Each entry below should be given again exactly; the pictures stay out.

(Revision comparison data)
================

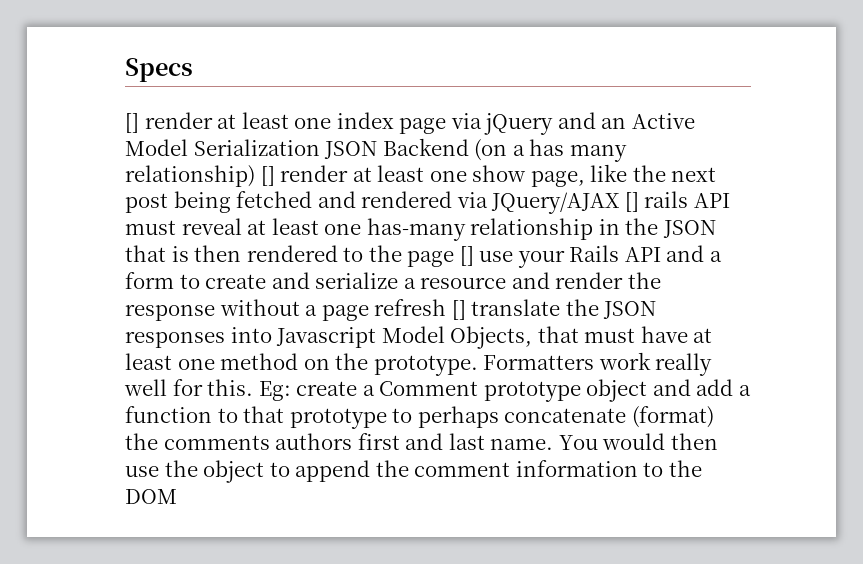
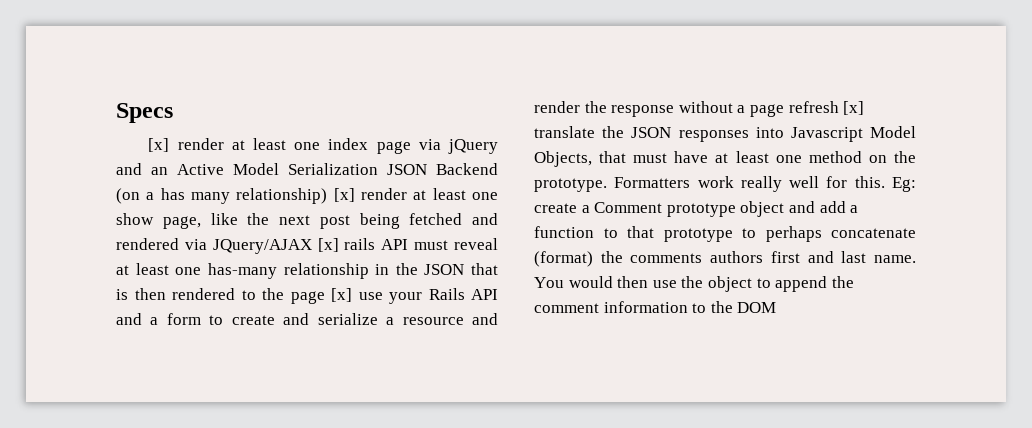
[125,113,139,133] [] -> [148,138,170,152] [x]
[260,166,275,186] [] -> [333,188,355,202] [x]
[624,192,639,212] [] -> [317,238,339,252] [x]
[459,246,474,266] [] -> [331,288,352,302] [x]
[451,300,466,320] [] -> [843,101,865,115] [x]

================

## TASK RESULT
[125,113,139,133] [] -> [148,138,170,152] [x]
[260,166,275,186] [] -> [333,188,355,202] [x]
[624,192,639,212] [] -> [317,238,339,252] [x]
[459,246,474,266] [] -> [331,288,352,302] [x]
[451,300,466,320] [] -> [843,101,865,115] [x]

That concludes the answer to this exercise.